Terry Pratchett – L’humour potache ne suffit pas

 

La Huitième Couleur (The Colour of Magic – 1983)

Le Huitième Sortilège (The Light Fantastic – 1983)

Deux romans de Terry Pratchett in Les Annales du Disque-monde

Traduction Patrick Couton

Éditions L’Atalante

 

Sur le papier, Terry Pratchett avait tout pour plaire ; de l’Heroic Fantasy détournée et malmenée, de l’humour anglais bien trempé, une œuvre au long cours vénérée par des lecteurs idolâtres (34 volumes composent Les Annales du Disque-monde), une reconnaissance internationale, bref un monument qui met presque tout le monde d’accord. Presque.

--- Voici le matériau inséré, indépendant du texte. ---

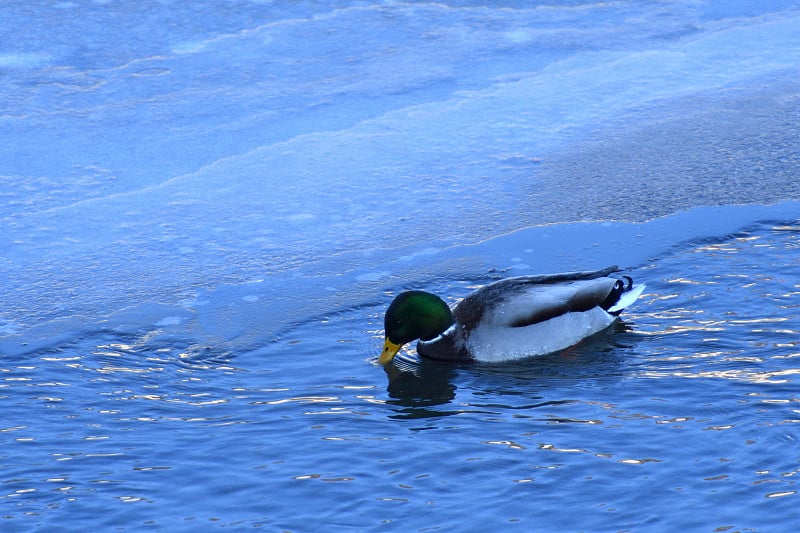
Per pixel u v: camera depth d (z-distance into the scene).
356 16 27.39
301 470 10.57
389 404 12.09
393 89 23.20
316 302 14.93
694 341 13.36
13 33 25.52
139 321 14.38
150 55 24.73
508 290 13.59
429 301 13.24
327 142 20.72
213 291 15.32
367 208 18.14
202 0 28.08
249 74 23.84
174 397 12.31
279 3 28.08
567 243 16.55
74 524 9.71
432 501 9.98
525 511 9.76
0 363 13.18
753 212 17.34
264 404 12.10
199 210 18.09
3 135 20.75
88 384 12.62
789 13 28.11
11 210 17.97
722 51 25.48
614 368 12.82
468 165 19.81
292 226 17.53
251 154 20.23
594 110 22.27
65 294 15.22
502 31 26.66
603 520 9.57
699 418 11.44
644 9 28.38
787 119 21.50
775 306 14.20
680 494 9.94
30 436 11.34
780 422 11.23
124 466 10.70
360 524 9.64
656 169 19.33
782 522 9.44
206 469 10.62
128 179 19.25
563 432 11.26
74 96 22.58
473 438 11.19
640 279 15.20
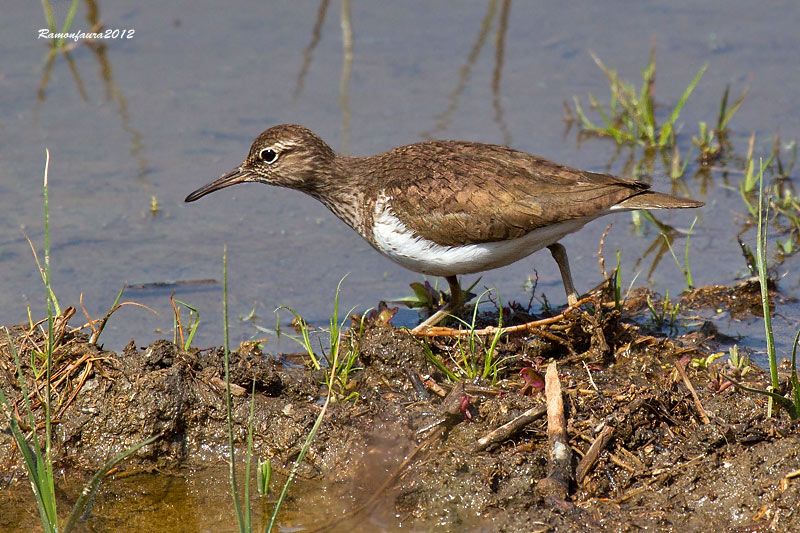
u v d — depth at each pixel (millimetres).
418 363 11250
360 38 22047
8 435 10195
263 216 16047
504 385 10992
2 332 11086
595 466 9492
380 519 9211
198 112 18891
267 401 10625
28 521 9352
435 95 19641
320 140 13008
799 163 17062
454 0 23734
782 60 20547
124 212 15781
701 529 8727
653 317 12820
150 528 9258
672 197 11438
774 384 9797
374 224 12266
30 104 18984
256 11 23219
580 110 18125
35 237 14883
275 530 9125
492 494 9242
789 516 8656
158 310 13273
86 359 10594
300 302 13578
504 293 13867
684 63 20594
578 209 11359
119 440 10219
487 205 11500
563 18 22938
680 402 10125
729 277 14000
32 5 22734
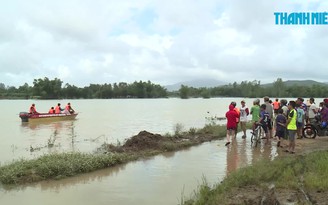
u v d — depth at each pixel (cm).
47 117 3428
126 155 1409
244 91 15825
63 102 10912
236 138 1959
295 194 844
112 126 3002
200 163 1322
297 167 1079
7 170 1136
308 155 1284
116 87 15462
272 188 902
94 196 942
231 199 821
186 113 5050
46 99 13150
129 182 1073
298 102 1808
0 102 10881
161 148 1605
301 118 1802
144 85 15738
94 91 14925
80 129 2752
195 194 907
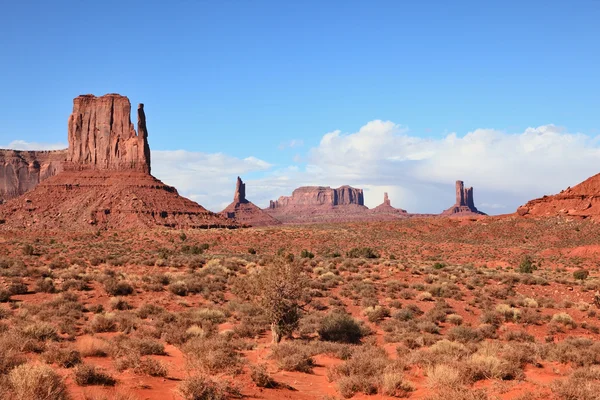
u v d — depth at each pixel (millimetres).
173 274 45188
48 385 9906
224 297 35594
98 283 37938
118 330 23688
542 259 85875
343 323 25203
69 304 28406
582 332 29281
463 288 41938
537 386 13516
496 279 47969
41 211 175875
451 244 110438
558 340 27078
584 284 45125
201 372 13742
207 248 98375
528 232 122000
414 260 81438
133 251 83750
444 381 13875
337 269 52688
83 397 10578
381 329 28516
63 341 19453
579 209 130000
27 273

Et pourtant, ça partait plutôt bien dans le registre parodique : dans un ensemble lointain de dimensions récupérées à la casse, dans un plan astral nullement conçu pour planer, les tourbillons de brumes stellaires frémissent et s’écartent… devant la Grande A’Tuin, tortue démesurée et prodigieuse, qui porte un fardeau composé de quatre éléphants géants. Sur leurs épaules pachydermiques, repose le disque du Monde. Un monde plat, entouré d’une mer qui tombe dans le vide et piqué en son Moyeu d’une aiguille de glace verte ; au sommet de cette aiguille s’ouvre le royaume des dieux querelleurs. Pour passer l’éternité, les dieux du Disque s’amusent et jouent avec le destin des mortels, en les lançant dans des aventures croquignolesques. Il y a de quoi faire, entre les magiciens, les héros musculeux, les trolls, les dragons, les dryades, les diablotins, les épées cabotines, les monstres tentaculaires et la grande Faucheuse, très à cheval sur la ponctualité des horaires des décès prévus.

Dans ce monde foutrarque, surgit un intrus, un petit binoclard venu du continent Contrepoids : flanqué d’un Bagage hargneux, Deuxfleurs, premier touriste à poser le pied sur le Disque-monde, est las de sa vie de scribouillard dans une compagnie d’assurances. Lui, rêve naïvement d’aventures, de bagarres de tavernes, de coupe-gorges terrifiants, et s’extasie comme un adolescent devant les exploits des héros Hrun le Barbare, Bravd l’Axlandais ou Heric Blanchelame. Pour le protéger dans ses pérégrinations, les autorités lui mettent dans les pattes Rincevent, mage raté, ancien étudiant de l’Université de l’Invisible, la faculté de magie dont le campus transcendant au temps et à l’espace, ne se trouve jamais exactement Ici ni Là. Les péripéties de Deuxfleurs et Rincevent, qui se déroulent sur les deux premiers romans de la série, nous font voyager au travers de tout le territoire, à la rencontre de personnages au mieux extravagants, au pire timbrés.

Terry Pratchett s’amuse ainsi à pasticher le genre et les tics de l’Heroic fantasy tout en glissant des petites phrases bien senties, qui fustigent un monde bien plus proche du nôtre qu’il n’était annoncé au départ.

Cependant, cette imagination débordante, ce délire de créativité, ce goût de la parodie, tournent vite à vide, par manque de fil conducteur. Les aventures s’enchaînent de façon décousue sur un tempo tellement rapide que le lecteur semble survoler d’une manière superficielle l’histoire, sans pouvoir s’attacher à la foultitude de personnages qui traversent l’action. En l’absence d’une trame intelligible, d’une progression logique, d’objectifs clairs, on a l’impression de suivre des scénettes chaotiques assemblées de guingois. D’autant que le style laisse un peu à désirer et que j’ai dû, à de nombreuses reprises, relire des phrases mal construites ; le goût de la blague, du bon mot, du calembour (pas toujours très fin) finit par irriter désagréablement car il perturbe la fluidité de l’écriture. Enfin, il est difficile d’entrer dans un monde inconnu quand l’auteur semble allergique à aligner plus de deux lignes de description. Les univers traversés, tellement originaux et surprenants, méritaient que Pratchett prenne le temps de nous les présenter. Or, incapable de donner vraiment vie à son univers, il perd son lecteur lassé dans une surenchère d’emphase, de frénésie et de galéjades au kilomètre, qui finissent par nuire au projet de départ.

On aimerait des moments de pause dans cette asphyxie permanente, un peu d’émotions et de poésie, à l’image de cette tortue stellaire parcourant l’immensité de l’univers, venant de nulle part pour se rendre nulle part, indéfiniment, d’une brasse uniforme, au sein de la bienheureuse fraîcheur des abîmes insondables de l’espace.